* [STATED GOAL]: Reproduce all of the records exactly.

=== LISTING ===

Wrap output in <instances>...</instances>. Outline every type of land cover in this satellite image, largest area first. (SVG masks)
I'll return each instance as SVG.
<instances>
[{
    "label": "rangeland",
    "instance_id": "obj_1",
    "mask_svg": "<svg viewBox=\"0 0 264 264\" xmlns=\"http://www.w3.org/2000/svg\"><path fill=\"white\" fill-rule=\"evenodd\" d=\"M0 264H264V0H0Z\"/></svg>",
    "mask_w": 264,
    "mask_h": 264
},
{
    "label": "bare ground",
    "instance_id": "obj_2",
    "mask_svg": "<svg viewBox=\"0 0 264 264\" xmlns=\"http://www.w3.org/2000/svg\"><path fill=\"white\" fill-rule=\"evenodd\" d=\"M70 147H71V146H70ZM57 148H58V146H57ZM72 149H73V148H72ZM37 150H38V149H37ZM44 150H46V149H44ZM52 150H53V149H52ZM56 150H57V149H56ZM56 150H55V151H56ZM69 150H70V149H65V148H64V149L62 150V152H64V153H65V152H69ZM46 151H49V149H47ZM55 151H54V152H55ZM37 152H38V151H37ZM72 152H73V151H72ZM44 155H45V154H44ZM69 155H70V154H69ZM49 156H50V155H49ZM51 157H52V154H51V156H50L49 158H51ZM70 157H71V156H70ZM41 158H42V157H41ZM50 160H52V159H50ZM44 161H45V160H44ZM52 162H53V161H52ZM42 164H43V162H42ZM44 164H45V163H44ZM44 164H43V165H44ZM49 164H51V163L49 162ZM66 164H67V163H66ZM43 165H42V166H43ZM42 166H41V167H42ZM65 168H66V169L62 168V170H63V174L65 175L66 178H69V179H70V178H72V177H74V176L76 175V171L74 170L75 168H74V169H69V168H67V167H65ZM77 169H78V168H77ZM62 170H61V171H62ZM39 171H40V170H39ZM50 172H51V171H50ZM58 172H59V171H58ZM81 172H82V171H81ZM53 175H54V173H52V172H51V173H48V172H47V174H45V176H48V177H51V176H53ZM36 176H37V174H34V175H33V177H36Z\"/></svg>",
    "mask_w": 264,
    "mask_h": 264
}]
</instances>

===

* [EXPECTED OUTPUT]:
Wrap output in <instances>...</instances>. Outline every type of land cover in this satellite image, largest area first. (SVG masks)
I'll return each instance as SVG.
<instances>
[{
    "label": "rangeland",
    "instance_id": "obj_1",
    "mask_svg": "<svg viewBox=\"0 0 264 264\" xmlns=\"http://www.w3.org/2000/svg\"><path fill=\"white\" fill-rule=\"evenodd\" d=\"M0 264H264V0H0Z\"/></svg>",
    "mask_w": 264,
    "mask_h": 264
},
{
    "label": "bare ground",
    "instance_id": "obj_2",
    "mask_svg": "<svg viewBox=\"0 0 264 264\" xmlns=\"http://www.w3.org/2000/svg\"><path fill=\"white\" fill-rule=\"evenodd\" d=\"M70 147H71V146H70ZM57 148H58V146H57ZM72 149H73V148H72ZM37 150H38V149H37ZM44 150H46V149H44ZM52 150H53V149H52ZM56 150H57V149H56ZM56 150H55V151H56ZM69 150H70V149H65V148H64V149L62 150V152H64V153H65V152H69ZM46 151H49V149H47ZM55 151H54V152H55ZM37 152H38V151H37ZM72 152H73V151H72ZM44 155H45V154H44ZM69 155H70V154H69ZM49 156H50V155H49ZM51 157H52V154H51V156H50L49 158H51ZM70 157H71V156H70ZM41 158H42V157H41ZM50 160H52V159H50ZM44 161H45V160H44ZM52 162H53V161H52ZM42 164H43V162H42ZM44 164H45V163H44ZM44 164H43V165H44ZM49 164H51V163L49 162ZM66 164H67V163H66ZM43 165H42V166H43ZM42 166H41V167H42ZM65 168H66V169L62 168V170H63V174L65 175L66 178H69V179H70V178H72V177H74V176L76 175V171L74 170L75 168H74V169H69V168H67V167H65ZM77 169H78V168H77ZM62 170H61V171H62ZM39 171H40V170H39ZM50 172H51V171H50ZM58 172H59V171H58ZM81 172H82V171H81ZM53 175H54V173H52V172H51V173H48V172H47V174H45V176H48V177H51V176H53ZM36 176H37V174H34V175H33V177H36Z\"/></svg>",
    "mask_w": 264,
    "mask_h": 264
}]
</instances>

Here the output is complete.